HOW TO COMPLETE THIS TASK -
Wherever the string "dining" turns up in the data, copy the whole line.

RECORDS SUPPLIED -
▼▼▼
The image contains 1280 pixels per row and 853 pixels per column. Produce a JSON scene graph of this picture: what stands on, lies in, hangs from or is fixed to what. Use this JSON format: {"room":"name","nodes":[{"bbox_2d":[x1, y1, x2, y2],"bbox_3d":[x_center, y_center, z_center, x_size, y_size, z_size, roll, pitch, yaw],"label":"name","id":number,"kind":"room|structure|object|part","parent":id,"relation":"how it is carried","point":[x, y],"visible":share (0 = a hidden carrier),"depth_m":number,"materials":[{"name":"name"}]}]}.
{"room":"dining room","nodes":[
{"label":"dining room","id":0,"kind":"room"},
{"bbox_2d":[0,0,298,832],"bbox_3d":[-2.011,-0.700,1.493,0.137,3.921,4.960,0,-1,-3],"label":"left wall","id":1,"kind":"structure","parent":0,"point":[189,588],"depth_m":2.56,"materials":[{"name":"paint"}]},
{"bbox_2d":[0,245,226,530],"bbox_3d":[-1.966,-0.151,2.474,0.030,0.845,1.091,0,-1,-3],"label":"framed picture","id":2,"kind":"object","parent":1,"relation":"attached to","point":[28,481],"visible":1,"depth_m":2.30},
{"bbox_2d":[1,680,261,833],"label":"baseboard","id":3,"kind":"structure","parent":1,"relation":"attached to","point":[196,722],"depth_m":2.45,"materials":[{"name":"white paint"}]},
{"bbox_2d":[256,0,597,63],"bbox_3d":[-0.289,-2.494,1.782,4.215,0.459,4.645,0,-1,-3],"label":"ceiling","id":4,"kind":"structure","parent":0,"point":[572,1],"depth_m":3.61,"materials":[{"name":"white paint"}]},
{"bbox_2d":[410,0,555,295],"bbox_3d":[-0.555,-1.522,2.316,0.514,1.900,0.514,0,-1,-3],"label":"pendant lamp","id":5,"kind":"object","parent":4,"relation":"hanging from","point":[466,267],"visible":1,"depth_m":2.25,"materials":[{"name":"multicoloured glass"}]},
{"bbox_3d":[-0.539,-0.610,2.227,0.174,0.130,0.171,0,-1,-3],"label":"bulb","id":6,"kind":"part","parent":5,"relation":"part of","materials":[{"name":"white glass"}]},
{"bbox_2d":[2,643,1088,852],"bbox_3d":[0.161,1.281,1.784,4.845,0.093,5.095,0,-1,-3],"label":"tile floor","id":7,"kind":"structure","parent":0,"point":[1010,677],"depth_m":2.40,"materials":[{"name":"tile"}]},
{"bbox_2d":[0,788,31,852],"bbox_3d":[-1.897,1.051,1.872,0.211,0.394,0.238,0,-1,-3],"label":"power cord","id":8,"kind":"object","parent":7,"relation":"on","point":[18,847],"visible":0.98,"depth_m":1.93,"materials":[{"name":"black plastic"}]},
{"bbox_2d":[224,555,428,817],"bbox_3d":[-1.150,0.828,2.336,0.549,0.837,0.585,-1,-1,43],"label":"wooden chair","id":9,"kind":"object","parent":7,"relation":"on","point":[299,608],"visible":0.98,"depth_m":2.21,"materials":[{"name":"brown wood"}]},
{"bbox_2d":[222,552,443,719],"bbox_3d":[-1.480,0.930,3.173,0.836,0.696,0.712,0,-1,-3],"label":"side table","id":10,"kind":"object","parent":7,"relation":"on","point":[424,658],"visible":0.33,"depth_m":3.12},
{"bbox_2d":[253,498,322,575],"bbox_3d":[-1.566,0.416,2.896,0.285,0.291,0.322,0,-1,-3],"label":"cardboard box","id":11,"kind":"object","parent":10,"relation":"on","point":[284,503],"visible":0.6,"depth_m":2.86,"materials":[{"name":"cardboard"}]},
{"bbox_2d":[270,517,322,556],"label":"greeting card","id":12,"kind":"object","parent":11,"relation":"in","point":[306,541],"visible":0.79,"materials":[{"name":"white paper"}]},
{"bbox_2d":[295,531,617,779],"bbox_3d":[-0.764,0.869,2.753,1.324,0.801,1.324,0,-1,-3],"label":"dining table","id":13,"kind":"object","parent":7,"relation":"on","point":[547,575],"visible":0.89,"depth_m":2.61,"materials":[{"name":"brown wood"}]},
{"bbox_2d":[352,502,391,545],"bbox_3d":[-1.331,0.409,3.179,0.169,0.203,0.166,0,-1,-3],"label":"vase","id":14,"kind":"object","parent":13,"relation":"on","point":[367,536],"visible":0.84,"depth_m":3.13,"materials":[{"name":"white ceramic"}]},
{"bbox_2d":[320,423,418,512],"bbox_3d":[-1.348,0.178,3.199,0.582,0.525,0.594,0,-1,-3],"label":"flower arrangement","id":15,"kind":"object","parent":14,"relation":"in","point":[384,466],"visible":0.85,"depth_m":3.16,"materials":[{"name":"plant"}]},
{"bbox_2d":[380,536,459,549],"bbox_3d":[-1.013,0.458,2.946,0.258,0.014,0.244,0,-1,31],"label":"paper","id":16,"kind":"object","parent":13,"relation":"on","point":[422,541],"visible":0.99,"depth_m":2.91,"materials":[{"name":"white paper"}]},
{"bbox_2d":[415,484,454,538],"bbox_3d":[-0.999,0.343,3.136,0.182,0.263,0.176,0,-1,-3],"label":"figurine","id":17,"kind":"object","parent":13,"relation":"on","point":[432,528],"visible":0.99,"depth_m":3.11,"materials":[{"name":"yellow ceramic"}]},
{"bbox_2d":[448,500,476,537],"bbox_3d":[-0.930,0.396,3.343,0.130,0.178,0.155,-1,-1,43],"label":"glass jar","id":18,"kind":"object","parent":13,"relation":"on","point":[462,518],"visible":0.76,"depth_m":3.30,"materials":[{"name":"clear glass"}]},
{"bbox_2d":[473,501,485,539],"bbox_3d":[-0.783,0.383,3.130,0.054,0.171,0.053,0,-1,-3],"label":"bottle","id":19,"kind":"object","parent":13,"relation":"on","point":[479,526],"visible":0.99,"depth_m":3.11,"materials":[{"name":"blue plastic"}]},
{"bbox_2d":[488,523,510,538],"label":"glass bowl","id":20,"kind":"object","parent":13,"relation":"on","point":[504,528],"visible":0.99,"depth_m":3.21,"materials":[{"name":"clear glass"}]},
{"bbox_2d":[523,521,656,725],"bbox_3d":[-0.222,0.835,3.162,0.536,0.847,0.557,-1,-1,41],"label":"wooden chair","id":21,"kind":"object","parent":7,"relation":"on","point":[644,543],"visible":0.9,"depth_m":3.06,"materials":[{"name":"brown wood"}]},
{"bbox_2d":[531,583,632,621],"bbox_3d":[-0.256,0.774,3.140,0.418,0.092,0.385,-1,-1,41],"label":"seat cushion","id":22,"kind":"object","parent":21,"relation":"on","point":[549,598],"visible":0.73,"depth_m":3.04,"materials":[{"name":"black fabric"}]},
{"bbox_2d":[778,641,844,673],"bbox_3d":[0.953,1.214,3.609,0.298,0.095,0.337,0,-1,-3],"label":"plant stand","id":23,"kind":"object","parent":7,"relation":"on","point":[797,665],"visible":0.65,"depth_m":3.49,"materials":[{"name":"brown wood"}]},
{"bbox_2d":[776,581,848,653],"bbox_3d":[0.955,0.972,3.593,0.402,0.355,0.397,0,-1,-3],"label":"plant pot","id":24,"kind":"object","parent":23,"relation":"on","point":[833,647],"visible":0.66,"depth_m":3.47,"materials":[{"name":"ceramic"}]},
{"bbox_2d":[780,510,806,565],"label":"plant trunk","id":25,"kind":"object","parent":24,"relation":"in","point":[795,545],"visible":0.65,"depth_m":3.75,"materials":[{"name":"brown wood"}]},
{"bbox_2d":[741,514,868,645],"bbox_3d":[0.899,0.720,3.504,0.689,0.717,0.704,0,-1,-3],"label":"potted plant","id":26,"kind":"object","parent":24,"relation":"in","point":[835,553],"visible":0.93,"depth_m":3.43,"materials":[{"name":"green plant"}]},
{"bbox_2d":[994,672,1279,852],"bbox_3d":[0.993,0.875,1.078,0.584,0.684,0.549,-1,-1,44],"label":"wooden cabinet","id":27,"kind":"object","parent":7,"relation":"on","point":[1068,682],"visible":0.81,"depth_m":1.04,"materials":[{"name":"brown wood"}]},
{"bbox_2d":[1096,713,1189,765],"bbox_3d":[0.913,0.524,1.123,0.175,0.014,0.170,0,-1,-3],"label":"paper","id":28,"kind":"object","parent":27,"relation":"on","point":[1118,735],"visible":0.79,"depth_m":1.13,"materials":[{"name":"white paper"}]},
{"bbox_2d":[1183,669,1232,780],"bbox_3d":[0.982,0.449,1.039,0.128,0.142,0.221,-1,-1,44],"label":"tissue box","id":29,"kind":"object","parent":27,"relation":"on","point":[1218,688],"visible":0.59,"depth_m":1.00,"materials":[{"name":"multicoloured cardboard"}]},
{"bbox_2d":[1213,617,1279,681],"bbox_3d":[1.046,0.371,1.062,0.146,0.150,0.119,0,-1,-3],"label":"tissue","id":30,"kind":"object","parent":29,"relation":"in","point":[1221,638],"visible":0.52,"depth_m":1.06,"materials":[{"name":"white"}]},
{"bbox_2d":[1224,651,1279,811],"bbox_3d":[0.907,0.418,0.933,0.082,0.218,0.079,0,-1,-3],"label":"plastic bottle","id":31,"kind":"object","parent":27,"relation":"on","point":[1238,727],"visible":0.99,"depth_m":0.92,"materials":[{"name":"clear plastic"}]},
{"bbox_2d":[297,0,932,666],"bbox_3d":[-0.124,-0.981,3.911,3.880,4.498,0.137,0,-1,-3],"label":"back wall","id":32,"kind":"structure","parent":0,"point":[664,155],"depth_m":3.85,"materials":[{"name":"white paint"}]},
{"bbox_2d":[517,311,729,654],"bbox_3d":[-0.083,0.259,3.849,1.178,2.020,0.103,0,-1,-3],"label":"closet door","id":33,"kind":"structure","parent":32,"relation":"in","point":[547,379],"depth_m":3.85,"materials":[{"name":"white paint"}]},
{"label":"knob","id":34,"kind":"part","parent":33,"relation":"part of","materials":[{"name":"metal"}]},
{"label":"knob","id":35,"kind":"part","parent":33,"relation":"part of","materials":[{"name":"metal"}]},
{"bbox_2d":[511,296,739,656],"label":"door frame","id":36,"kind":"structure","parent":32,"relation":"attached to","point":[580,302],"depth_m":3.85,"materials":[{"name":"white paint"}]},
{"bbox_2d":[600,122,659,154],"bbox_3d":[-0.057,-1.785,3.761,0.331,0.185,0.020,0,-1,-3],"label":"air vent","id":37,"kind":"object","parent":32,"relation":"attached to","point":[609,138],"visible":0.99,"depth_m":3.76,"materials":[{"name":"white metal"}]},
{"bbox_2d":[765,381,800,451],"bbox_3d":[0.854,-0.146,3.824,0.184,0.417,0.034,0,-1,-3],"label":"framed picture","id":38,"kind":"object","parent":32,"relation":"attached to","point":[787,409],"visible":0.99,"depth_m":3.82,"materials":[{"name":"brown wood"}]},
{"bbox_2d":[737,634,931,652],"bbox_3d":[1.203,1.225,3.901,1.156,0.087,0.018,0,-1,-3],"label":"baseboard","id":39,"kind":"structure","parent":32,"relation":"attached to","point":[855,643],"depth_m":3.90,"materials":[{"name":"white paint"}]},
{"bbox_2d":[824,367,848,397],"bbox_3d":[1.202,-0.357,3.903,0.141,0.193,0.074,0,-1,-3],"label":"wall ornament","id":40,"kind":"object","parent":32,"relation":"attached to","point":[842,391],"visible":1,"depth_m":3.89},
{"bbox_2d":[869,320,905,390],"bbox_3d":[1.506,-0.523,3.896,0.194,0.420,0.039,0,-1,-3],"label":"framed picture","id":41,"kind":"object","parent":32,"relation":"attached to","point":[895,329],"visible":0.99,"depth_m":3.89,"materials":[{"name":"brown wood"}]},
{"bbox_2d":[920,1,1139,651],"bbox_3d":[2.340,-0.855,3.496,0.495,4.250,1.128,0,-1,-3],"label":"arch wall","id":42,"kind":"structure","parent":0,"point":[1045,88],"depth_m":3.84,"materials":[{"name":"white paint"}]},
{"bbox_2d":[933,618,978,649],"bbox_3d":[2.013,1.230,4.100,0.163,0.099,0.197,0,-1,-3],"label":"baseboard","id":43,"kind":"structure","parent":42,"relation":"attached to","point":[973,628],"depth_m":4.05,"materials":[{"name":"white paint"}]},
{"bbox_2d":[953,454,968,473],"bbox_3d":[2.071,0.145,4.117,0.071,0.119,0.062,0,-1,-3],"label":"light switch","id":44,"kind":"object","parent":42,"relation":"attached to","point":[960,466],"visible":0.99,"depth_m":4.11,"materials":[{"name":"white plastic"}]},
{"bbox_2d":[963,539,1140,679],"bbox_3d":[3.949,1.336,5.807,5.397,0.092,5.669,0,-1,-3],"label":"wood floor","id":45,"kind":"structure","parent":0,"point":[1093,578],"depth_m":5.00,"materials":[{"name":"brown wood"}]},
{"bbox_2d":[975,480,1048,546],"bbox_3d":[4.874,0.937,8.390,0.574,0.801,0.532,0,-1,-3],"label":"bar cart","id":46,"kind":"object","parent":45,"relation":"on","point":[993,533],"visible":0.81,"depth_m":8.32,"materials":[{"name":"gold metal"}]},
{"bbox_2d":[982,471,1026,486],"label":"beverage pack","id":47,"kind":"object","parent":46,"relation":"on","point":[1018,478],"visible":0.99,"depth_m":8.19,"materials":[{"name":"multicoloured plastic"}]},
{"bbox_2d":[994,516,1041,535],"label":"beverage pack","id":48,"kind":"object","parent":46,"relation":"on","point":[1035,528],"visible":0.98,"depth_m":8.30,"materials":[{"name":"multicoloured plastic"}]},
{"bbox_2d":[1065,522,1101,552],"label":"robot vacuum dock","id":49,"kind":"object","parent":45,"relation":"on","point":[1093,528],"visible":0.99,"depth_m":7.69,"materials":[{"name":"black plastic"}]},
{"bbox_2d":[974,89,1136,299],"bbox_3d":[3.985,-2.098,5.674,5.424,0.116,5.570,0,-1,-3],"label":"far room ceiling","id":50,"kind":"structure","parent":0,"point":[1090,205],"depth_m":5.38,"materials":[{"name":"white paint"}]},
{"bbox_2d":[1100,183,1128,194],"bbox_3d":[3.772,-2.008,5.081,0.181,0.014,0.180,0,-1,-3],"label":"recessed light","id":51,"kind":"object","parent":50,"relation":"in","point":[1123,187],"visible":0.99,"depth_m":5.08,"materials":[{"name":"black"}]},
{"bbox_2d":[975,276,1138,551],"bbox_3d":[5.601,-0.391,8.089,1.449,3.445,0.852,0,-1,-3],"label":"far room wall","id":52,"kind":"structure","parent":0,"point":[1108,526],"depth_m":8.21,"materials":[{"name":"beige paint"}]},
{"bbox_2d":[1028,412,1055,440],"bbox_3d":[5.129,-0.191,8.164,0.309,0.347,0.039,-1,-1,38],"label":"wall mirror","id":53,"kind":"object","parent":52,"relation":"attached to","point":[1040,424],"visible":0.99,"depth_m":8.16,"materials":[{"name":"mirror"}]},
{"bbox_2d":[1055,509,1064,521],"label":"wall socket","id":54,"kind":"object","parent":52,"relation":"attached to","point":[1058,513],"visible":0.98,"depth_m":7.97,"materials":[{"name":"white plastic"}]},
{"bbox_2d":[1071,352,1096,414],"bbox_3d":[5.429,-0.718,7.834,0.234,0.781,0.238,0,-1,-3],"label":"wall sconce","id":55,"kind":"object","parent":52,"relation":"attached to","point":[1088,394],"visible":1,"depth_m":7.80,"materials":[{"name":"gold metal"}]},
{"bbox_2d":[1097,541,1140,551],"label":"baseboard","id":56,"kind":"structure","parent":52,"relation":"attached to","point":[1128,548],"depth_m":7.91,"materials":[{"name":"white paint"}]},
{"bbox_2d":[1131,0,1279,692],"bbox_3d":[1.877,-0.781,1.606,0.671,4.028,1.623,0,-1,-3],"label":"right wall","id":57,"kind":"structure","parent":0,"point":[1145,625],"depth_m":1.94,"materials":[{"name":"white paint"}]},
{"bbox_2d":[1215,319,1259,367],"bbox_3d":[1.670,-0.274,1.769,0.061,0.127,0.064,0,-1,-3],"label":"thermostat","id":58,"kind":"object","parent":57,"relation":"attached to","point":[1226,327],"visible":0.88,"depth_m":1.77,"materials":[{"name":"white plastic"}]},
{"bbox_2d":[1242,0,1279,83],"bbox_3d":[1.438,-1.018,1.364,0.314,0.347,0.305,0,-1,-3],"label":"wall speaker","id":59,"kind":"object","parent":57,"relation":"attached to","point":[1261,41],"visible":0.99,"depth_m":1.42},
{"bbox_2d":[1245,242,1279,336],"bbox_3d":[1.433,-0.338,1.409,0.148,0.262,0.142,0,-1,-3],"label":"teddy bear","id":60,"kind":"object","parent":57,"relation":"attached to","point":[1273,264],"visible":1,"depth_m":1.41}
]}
▲▲▲
WRITTEN RESPONSE -
{"room":"dining room","nodes":[
{"label":"dining room","id":0,"kind":"room"},
{"bbox_2d":[295,531,617,779],"bbox_3d":[-0.764,0.869,2.753,1.324,0.801,1.324,0,-1,-3],"label":"dining table","id":13,"kind":"object","parent":7,"relation":"on","point":[547,575],"visible":0.89,"depth_m":2.61,"materials":[{"name":"brown wood"}]},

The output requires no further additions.